Sloth Bear, Melursus ursinus.

Attacks by aggressive sloth bears are increasing in India as the booming human population strays into the bears’ habitat more often.Credit: Mark Newman/Getty

Asiatic black bears (also called moon bears) and sun bears face a more direct human threat. Across Asia, traders capture and illegally farm these animals for bear bile, which is regarded by some as a treatment for a host of ailments. According to the book, this distressing trade is currently thought to involve more than 20,000 bears. Dickie poses as a foreign investor interested in getting into the bile business. Her real aim is to raise awareness of its torturous techniques, such as the crushing cages that animals are housed in, often for life, and the cruel methods used to extract the bile, which can include a painful process to establish a permanent tunnel into the gallbladder.

Despite this commonality, it is frustrating that Dickie bundles sun bears and moon bears into a single chapter.
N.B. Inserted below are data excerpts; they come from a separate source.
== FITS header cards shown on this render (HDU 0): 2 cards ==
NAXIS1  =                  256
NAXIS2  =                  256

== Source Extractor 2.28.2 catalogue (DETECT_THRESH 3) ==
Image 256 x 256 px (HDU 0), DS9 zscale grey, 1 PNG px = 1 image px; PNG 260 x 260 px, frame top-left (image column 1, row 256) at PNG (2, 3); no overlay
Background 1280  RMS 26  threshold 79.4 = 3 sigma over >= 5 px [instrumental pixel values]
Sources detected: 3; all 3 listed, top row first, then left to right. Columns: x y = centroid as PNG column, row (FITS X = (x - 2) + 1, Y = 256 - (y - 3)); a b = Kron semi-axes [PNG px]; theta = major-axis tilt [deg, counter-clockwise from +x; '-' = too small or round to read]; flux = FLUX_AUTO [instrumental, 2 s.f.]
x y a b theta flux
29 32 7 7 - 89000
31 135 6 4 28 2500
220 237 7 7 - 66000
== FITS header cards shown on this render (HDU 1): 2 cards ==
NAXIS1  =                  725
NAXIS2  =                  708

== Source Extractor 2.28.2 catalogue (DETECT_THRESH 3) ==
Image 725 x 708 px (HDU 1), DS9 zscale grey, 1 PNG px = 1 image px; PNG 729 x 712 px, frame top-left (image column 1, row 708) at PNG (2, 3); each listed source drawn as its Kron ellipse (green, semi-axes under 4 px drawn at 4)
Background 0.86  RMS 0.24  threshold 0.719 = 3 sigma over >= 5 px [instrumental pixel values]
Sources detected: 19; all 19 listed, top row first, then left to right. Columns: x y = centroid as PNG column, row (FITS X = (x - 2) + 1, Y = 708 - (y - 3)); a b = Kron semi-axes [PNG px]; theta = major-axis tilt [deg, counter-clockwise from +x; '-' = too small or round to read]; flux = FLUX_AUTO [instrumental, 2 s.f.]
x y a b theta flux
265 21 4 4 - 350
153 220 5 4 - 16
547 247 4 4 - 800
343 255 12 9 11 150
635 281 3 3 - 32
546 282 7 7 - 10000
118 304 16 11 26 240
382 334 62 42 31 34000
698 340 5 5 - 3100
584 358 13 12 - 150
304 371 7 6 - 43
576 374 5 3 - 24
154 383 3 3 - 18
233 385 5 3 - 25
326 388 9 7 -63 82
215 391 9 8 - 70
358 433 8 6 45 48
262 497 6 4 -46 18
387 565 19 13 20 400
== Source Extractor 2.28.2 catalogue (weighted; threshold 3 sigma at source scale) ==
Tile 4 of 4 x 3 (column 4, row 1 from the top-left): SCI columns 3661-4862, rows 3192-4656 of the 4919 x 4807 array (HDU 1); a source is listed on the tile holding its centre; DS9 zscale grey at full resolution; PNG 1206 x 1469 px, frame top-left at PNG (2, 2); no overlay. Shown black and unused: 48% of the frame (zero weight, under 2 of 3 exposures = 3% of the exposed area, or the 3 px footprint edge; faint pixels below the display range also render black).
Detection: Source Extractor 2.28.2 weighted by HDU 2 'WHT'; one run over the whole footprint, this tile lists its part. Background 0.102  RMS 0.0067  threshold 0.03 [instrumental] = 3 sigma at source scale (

Although they look similar — black with a crescent of pale fur on their chests — they are highly distinct species that diverged some 4.5 million years ago (V. Kumar et al. Sci Rep. 7, 46487; 2017). Dickie’s decision probably reflects a lack of material about the sun bear, which is little studied because of its penchant for hiding high up in dense vegetation, out of sight of humans and their dart guns.

Iconic bears

Each of the other chapters brings with it a different take on our relationship with bears. “In a largely agnostic society, the panda, it seems, has ascended to be China’s greatest cultural deity,” writes Dickie, as she explores the animal’s extraordinary attraction. The American black bear, with a global population of around one million, offers a case study in whether humans can manage the tensions that arise from living alongside bears. It’s an expensive and never-ending process of education and bear management, but testimonies from staff at Yosemite National Park indicate that it is possible.

Spectacled Bear, tremarctos ornatus, Mother with Cub.

The lush cloud forests where Andean bears live are drying out.Credit: Getty

Dickie uses aggressive brown bears to examine arguments for and against trophy hunting. She meets conservationists who have worked hard to bring the species back from the brink of extinction, and ranchers and hunters keen to see it delisted from the US Endangered Species Act. In the Arctic, she writes about how, with a rapidly declining population of 26,000, the polar bear is “one of the Anthropocene’s most charismatic victims”. Sea-ice coverage is diminishing at such an alarming rate that, even in the best-case scenario, there might be no polar bears left in the wild by the end of this century.

With teddy bears and lovable TV characters such as Paddington Bear, Yogi Bear and Baloo common features of childhood, it is understandable that many people have a fondness for bears. But with the futures of their real cousins at stake, it is “a luxury”, writes Dickie, “to conceive of these animals as fable protagonists, majestic arbiters of wilderness, and cuddly cartoon characters.” Through Dickie’s personal journey and her interviews, Eight Bears delivers on its promise to offer “an unromanticized view of bears’ tenuous position in the Anthropocene”.

Competing Interests

The author declares no competing interests.